- ESTRATTO
Wuhan, nessun nuovo caso di coronavirus; 34 casi ‘importati’
di Wang Zhicheng

È la prima volta che in Hubei – epicentro dell’epidemia – non si registrano nuove infezioni. Vi sono però dubbi sull’accuratezza delle statistiche. In tutto il mondo, vi sono oltre 200mila infetti; le morti sono 8.810, con un incremento di oltre 800 in un solo giorno.


 

Pechino (AsiaNews) – La Commissione nazionale per la salute ha annunciato stamane che per la prima volta in Hubei – epicentro della pandemia - non si registra nessun nuovo caso di infezione da coronavirus. I 34 casi registrati oggi sono tutti di persone provenienti dall’estero. I 34 nuovi casi sono così distribuiti: 21 a Pechino; 9 nel Guangdong; due a Shanghai; una nell’Heilongjiang; una nel Zhejiang.

In tutta la giornata di ieri, il numero di morti è salito di otto unità, portando il totale a 3245. Il numero totale degli infetti è di 81,237; 70420 sono i guariti. La Commissione nazionale ha diramato i dati nazionali sull’epidemia fin dal 20 gennaio.

- DATI FORNITI
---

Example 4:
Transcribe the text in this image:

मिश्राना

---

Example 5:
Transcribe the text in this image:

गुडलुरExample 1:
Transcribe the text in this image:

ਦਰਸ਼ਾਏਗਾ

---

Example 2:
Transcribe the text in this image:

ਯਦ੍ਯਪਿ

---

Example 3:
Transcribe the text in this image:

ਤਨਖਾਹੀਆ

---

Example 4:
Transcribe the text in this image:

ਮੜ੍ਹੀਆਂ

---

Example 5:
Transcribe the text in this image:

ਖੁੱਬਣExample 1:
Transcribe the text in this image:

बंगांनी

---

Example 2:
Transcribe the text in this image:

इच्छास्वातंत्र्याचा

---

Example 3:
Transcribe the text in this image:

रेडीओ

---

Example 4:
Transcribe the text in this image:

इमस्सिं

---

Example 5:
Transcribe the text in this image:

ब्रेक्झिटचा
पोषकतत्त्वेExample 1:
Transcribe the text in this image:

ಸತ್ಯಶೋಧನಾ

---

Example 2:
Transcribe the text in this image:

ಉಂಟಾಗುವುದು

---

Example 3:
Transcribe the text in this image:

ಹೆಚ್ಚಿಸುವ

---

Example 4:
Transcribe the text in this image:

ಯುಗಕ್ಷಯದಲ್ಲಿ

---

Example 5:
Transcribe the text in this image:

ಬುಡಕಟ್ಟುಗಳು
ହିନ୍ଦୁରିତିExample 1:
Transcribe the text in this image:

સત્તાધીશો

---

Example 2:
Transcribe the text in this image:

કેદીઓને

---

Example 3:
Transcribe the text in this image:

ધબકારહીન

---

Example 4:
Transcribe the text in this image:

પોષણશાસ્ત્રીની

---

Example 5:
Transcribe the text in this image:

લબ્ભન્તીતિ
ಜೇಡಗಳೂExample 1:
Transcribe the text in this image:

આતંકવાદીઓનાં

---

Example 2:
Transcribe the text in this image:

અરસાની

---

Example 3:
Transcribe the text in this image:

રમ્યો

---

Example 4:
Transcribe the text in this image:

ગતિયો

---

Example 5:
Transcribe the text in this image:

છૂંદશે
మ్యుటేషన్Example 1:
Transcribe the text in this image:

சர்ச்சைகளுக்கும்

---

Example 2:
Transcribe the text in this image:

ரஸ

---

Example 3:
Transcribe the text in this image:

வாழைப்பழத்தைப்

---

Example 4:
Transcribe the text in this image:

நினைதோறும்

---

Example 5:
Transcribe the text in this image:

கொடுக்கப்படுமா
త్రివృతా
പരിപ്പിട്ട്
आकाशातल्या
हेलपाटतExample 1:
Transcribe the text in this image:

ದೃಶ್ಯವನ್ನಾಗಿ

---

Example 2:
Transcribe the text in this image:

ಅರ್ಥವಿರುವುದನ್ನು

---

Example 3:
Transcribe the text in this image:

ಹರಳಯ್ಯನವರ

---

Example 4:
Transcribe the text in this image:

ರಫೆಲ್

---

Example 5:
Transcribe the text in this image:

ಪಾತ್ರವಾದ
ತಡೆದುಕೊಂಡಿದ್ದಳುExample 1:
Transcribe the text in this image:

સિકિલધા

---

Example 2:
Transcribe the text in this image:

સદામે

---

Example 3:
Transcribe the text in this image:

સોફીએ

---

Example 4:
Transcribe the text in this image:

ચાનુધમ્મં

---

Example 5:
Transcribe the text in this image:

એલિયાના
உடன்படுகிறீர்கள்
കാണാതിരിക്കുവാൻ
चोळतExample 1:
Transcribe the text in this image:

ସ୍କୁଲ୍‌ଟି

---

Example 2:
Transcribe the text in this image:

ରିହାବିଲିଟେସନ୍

- ATTIVITÀ DA SVOLGERE
**1.** Stabilisca se le seguenti affermazioni concordano con l'articolo sul coronavirus, rispondendo sì o no e citando testualmente le parole decisive: (a) tutti i 34 nuovi casi riguardano persone arrivate dall'estero; (b) Shanghai ha registrato più casi del Guangdong; (c) nell'Hubei si sono registrate nuove infezioni.
**2.** Scriva il seguito dell'articolo sul coronavirus, proseguendo dopo l'ultima frase riportata.
L'elenco non ha alcun legame con l'articolo sul coronavirus.

- SOLUZIONI DEGLI ESERCIZI
**1.**
(a) Sì: «I 34 casi registrati oggi sono tutti di persone provenienti dall’estero.»
(b) No: «9 nel Guangdong; due a Shanghai».
(c) No: «non si registra nessun nuovo caso di infezione da coronavirus».

**2.**
Molte persone sul web mettono in dubbio l’accuratezza delle statistiche cinesi. Nei giorni scorsi, in cui la Commissione registrava zero casi nelle province (escluso l’Hubei), si conosceva in realtà la presenza di nuove infezioni. In passato, le statistiche hanno creato confusione perché l’organismo ha cambiato spesso i criteri con cui calcolare le infezioni. Interrogativi emergono anche sul numero dei morti: persone morte con malattie pregresse, non sono state messe nel conto delle vittime da coronavirus. Inoltre, all’inizio dell’epidemia – almeno a metà novembre – le vittime sono state diagnosticate solo come morti da “generica infezione”.

In ogni caso, nonostante la riduzione a zero delle infezioni locali, gli esperti cinesi chiedono ancora cautela.

In altre parti del mondo, la pandemia continua a mietere molte vittime. Più di 200mila persone sono state infettate dal virus, che ha causato almeno 8.810 morti, con un incremento di oltre 800 in un solo giorno.